Is Mat applicable to individuals?

Applicability of MAT Minimum Alternate Tax or MAT is only applicable to companies and not to individuals, HUFs, partnership firms, etc. Rules pertaining to Section 115JA are applicable to foreign companies that generate profits through their operations in India.

What is mat under income tax?

MAT stands for Minimum Alternate Tax and AMT stands for Alternate Minimum Tax. Initially the concept of MAT was introduced for companies and progressively it has been made applicable to all other taxpayers in the form of AMT.

What is Mat Tax India?

What is net tonnage of ship?

Net tonnage (often abbreviated as NT, N.T. or nt) is a dimensionless index calculated from the total moulded volume of the ship’s cargo spaces by using a mathematical formula. Net tonnage is used to calculate the port duties and should not be taken as less than 30 per cent of the ship’s gross tonnage.

Who is subject to AMT?

You only have to worry about the AMT if your adjusted gross income exceeds the exemption. If you make that much income or more, that’s the AMT taxable income. You may have to calculate your alternative minimum taxable income and pay the higher tax. You can do so on Form 6251.

What is difference between Mat and AMT?

MAT stands for Minimum Alternate Tax and AMT stands for Alternate Minimum Tax. Initially the concept of MAT was introduced for companies and progressively it has been made applicable to all other taxpayers in the form of AMT. In this part you can gain knowledge about various provisions relating to MAT and AMT.

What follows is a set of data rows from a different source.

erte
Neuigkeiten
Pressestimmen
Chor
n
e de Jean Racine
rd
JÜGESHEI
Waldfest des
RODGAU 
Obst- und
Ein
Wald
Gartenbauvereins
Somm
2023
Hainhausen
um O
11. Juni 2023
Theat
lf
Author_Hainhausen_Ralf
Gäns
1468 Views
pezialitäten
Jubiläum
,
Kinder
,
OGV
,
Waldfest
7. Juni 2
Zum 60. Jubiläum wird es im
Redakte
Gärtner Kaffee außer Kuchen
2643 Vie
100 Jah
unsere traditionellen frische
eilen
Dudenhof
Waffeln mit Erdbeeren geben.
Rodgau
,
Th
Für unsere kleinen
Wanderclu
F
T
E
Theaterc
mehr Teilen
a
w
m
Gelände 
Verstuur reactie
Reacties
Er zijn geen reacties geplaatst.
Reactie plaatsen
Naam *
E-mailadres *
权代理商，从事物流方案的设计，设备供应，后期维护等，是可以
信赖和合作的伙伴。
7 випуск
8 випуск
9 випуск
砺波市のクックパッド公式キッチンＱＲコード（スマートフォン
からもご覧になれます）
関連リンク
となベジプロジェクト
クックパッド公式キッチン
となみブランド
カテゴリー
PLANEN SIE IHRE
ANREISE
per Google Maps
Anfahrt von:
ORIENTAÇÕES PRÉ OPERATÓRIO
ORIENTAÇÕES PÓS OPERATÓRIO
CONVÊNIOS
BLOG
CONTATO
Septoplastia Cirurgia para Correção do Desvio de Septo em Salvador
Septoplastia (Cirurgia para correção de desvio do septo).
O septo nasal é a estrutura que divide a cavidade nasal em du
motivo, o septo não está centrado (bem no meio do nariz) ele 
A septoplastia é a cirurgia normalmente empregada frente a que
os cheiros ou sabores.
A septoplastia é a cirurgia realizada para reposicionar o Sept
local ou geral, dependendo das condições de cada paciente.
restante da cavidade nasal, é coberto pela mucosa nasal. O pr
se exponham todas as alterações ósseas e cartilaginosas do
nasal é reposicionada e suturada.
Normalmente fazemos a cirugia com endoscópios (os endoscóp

Who is excluded from the tonnage tax scheme?

(d) the tonnage tax company is excluded from the tonnage tax scheme under section 115VZC. And the profit and gain of the company from the business of operating qualifying ships shall be computed in accordance with the other provision of this Act.

How is tonnage income of tonnage tax company calculated?

Notwithstanding anything contained in any other provision of this Act, in computing the tonnage income of tonnage tax company for any previous year (Relevant previous year) in which it is chargeable to tax in accordance with this chapter –

When does section 72 apply to tonnage tax?

Section 72 shall apply in respect of any losses that have accrued to a company before its opting for tonnage tax scheme and which are attributable to its tonnage tax business, as if such losses had been set off against the relevant shipping income in any previous year when company is under the tonnage tax scheme.

How is the tonnage of a qualifying ship calculated?

(1) The tonnage income of each qualifying ship shall be the daily tonnage income of each such qualifying ship multiply by- (b) the number of days in part of the previous year in case the ship is operated by the company as a qualifying ship for only part of the previous year, as the case may be.